When I purchased my last HWH with 12 year warranty the difference from what what I can remember was the insulation under the metal jacket was thicker.
I can not remember if there was any other differences.


----------



## D'Brie (Dec 20, 2009)

hundzu said:


> Our city water causes sediment to build up in our residential water heater. A water heater will only last me 6-7 years. I do not want to install a water softener. Does it matter if I buy a W.H. with a 6, 9 or 12 year warranty? Will they all build up sediment at about the same rate? Advise please.
> Thank you.


The six year warranty tanks I install are the very same as the ten year tanks, only more expensive (for the four year warranty extention). I agree, if you've lots of sediment, flush bi-annually or three times per year.


----------



## rudolph58 (Mar 11, 2009)

yes,sediment is sediment-try flushing out the heater once a year.


----------



## Thurman (Feb 9, 2009)

Sediment is a problem in my area also, more so on City Water than most home's well water, go figure. One thing I highly recommend to a homeowner when I install a new water heater is to allow me to change the drain valve at the bottom to either a gate valve or ball valve. Those plastic drain valves which come with a water heater just do not allow enough water to pass through for a good "flushing" to me. Once a gate or ball valve is installed, with an adapter for a garden hose to attach to it, a good "full flow" is established. And--I always place a pipe plug in the valve when not in use. Just me in my older age, :laughing: David


----------



## rudolph58 (Mar 11, 2009)

i agree.why they install them cheap plastic hose bib valves is beyond me.


----------



## High Gear (Nov 30, 2009)

I'm using this style heater lifetime warranty not to leak for the original owner.
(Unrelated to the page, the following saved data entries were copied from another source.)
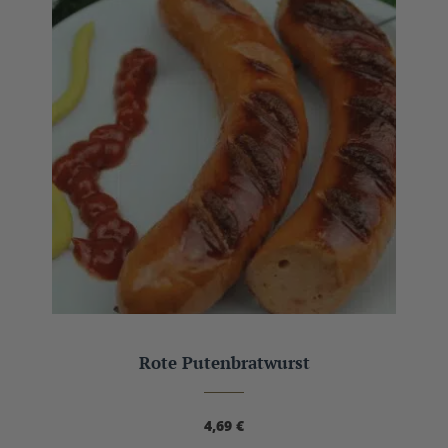
Rote Putenbratwurst
4,69
€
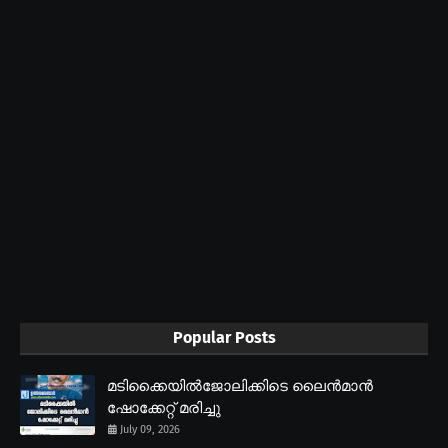
Popular Posts
മടിക്കൈയിൽജോലിക്കിടെ ലൈൻമാൻ
ഷോക്കേറ്റ് മരിച്ചു
July 09, 2026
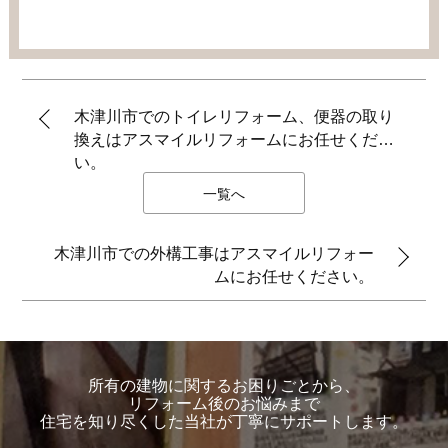
木津川市でのトイレリフォーム、便器の取り
換えはアスマイルリフォームにお任せくださ
い。
一覧へ
木津川市での外構工事はアスマイルリフォー
ムにお任せください。
所有の建物に関するお困りごとから、
リフォーム後のお悩みまで
住宅を知り尽くした当社が丁寧にサポートします。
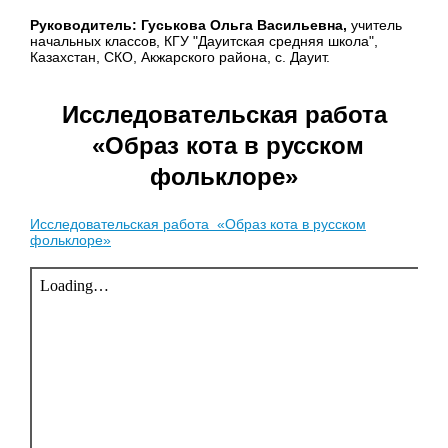
Руководитель: Гуськова Ольга Васильевна,
учитель
начальных классов, КГУ "Дауитская средняя школа",
Казахстан, СКО, Акжарского района, с. Дауит.
Исследовательская работа
«Образ кота в русском
фольклоре»
Исследовательская работа «Образ кота в русском
фольклоре»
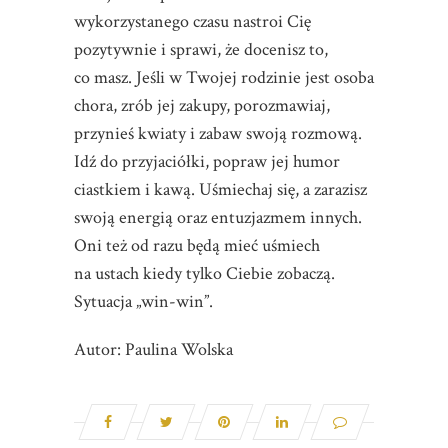
wykorzystanego czasu nastroi Cię
pozytywnie i sprawi, że docenisz to,
co masz. Jeśli w Twojej rodzinie jest osoba
chora, zrób jej zakupy, porozmawiaj,
przynieś kwiaty i zabaw swoją rozmową.
Idź do przyjaciółki, popraw jej humor
ciastkiem i kawą. Uśmiechaj się, a zarazisz
swoją energią oraz entuzjazmem innych.
Oni też od razu będą mieć uśmiech
na ustach kiedy tylko Ciebie zobaczą.
Sytuacja „win-win”.
Autor: Paulina Wolska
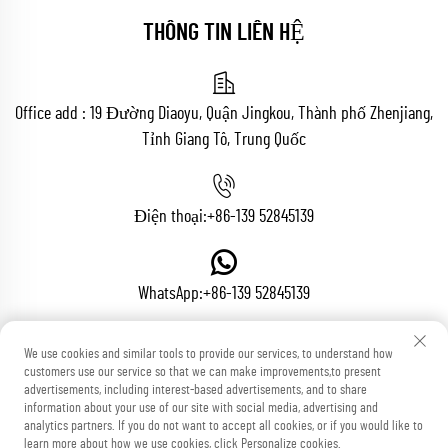
THÔNG TIN LIÊN HỆ
Office add : 19 Đường Diaoyu, Quận Jingkou, Thành phố Zhenjiang,
Tỉnh Giang Tô, Trung Quốc
Điện thoại:
+86-139 52845139
WhatsApp:
+86-139 52845139
We use cookies and similar tools to provide our services, to understand how
Email:
[email protected]
customers use our service so that we can make improvements,to present
advertisements, including interest-based advertisements, and to share
information about your use of our site with social media, advertising and
analytics partners. If you do not want to accept all cookies, or if you would like to
learn more about how we use cookies, click Personalize cookies.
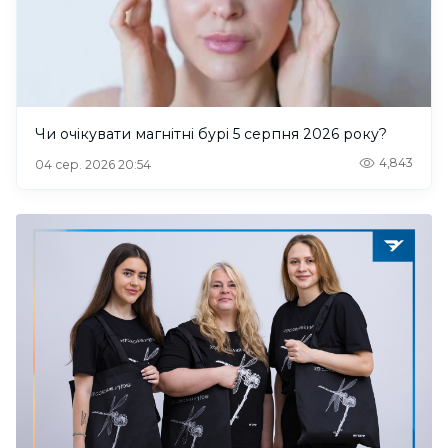
Чи очікувати магнітні бурі 5 серпня 2026 року?
4,843
04 сер. 2026 20:54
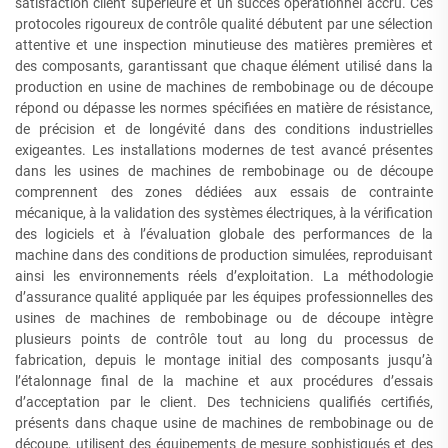
satisfaction client supérieure et un succès opérationnel accru. Ces
protocoles rigoureux de contrôle qualité débutent par une sélection
attentive et une inspection minutieuse des matières premières et
des composants, garantissant que chaque élément utilisé dans la
production en usine de machines de rembobinage ou de découpe
répond ou dépasse les normes spécifiées en matière de résistance,
de précision et de longévité dans des conditions industrielles
exigeantes. Les installations modernes de test avancé présentes
dans les usines de machines de rembobinage ou de découpe
comprennent des zones dédiées aux essais de contrainte
mécanique, à la validation des systèmes électriques, à la vérification
des logiciels et à l’évaluation globale des performances de la
machine dans des conditions de production simulées, reproduisant
ainsi les environnements réels d’exploitation. La méthodologie
d’assurance qualité appliquée par les équipes professionnelles des
usines de machines de rembobinage ou de découpe intègre
plusieurs points de contrôle tout au long du processus de
fabrication, depuis le montage initial des composants jusqu’à
l’étalonnage final de la machine et aux procédures d’essais
d’acceptation par le client. Des techniciens qualifiés certifiés,
présents dans chaque usine de machines de rembobinage ou de
découpe, utilisent des équipements de mesure sophistiqués et des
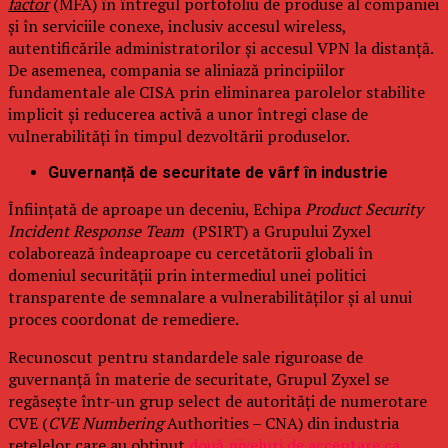
factor
(MFA) în întregul portofoliu de produse al companiei
și în serviciile conexe, inclusiv accesul wireless,
autentificările administratorilor și accesul VPN la distanță.
De asemenea, compania se aliniază principiilor
fundamentale ale CISA prin eliminarea parolelor stabilite
implicit și reducerea activă a unor întregi clase de
vulnerabilități în timpul dezvoltării produselor.
Guvernanță de securitate de vârf în industrie
Înființată de aproape un deceniu, Echipa
Product Security
Incident Response Team
(PSIRT) a Grupului Zyxel
colaborează îndeaproape cu cercetătorii globali în
domeniul securității prin intermediul unei politici
transparente de semnalare a vulnerabilităților și al unui
proces coordonat de remediere.
Recunoscut pentru standardele sale riguroase de
guvernanță în materie de securitate, Grupul Zyxel se
regăsește într-un grup select de autorități de numerotare
CVE (
CVE Numbering
Authorities – CNA) din industria
rețelelor care au obținut
două niveluri de acceptare ca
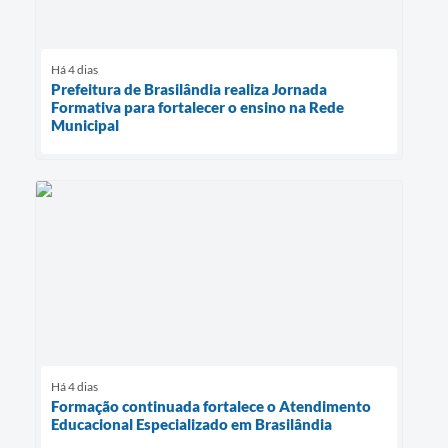
Há 4 dias
Prefeitura de Brasilândia realiza Jornada
Formativa para fortalecer o ensino na Rede
Municipal
Há 4 dias
Formação continuada fortalece o Atendimento
Educacional Especializado em Brasilândia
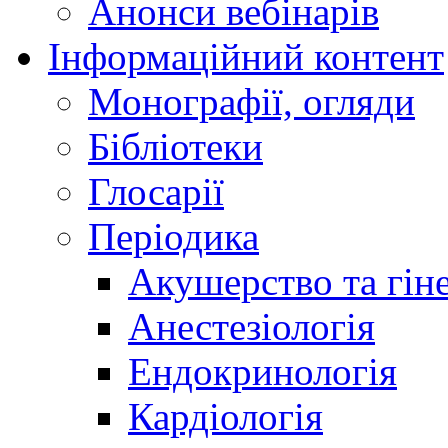
Анонси вебінарів
Інформаційний контент
Монографії, огляди
Бібліотеки
Глосарії
Періодика
Акушерство та гіне
Анестезіологія
Ендокринологія
Кардіологія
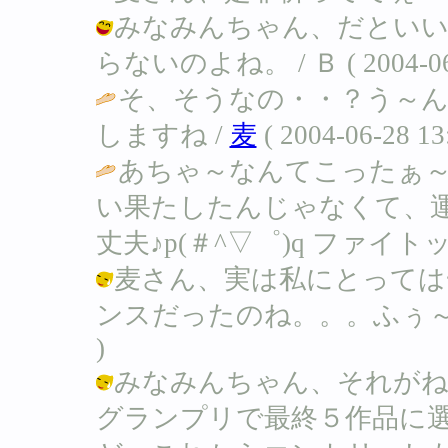
みなみんちゃん、だといい
らないのよね。 / Ｂ ( 2004-06-2
そ、そうなの・・？う～
しますね /
麦
( 2004-06-28 13
あちゃ～なんてこったぁ
い果たしたんじゃなくて、
丈夫♪p(＃^▽゜)q ファイトッ
麦さん、実は私にとっては
ンスだったのね。。。ふぅ～。。。(-。-
)
みなみんちゃん、それがね
グランプリで最終５作品に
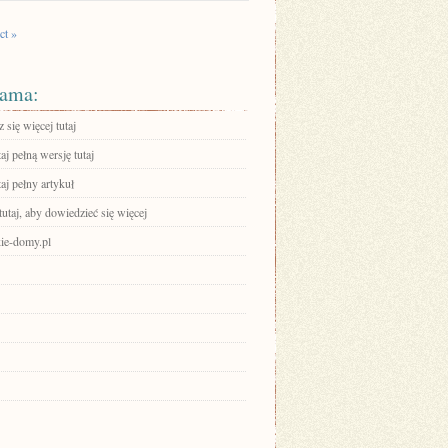
ct »
ama:
się więcej tutaj
aj pełną wersję tutaj
aj pełny artykuł
tutaj, aby dowiedzieć się więcej
ie-domy.pl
http://www.marathonheaters.com/

The only gripe I have is there is no off peak rates here , it would be ideal for this type.

I have a whole house sediment filter also (well), cheap insurance for everything downstream IMO.

When I lived in town I think it was the city's old rusty pipes that spewed crud my way, should have run a filter there also.


----------



## plummen (Jan 10, 2010)

i tell customers to drain 5-10 gallons of water every month from water heater.another thing you could do is install a whole house filter system where your water enters house,you can usuall buy one for around $50 at menards i install lots of these especially on houses with well water,water softeners just dump lots of salt in water to hide problem! :wink:


----------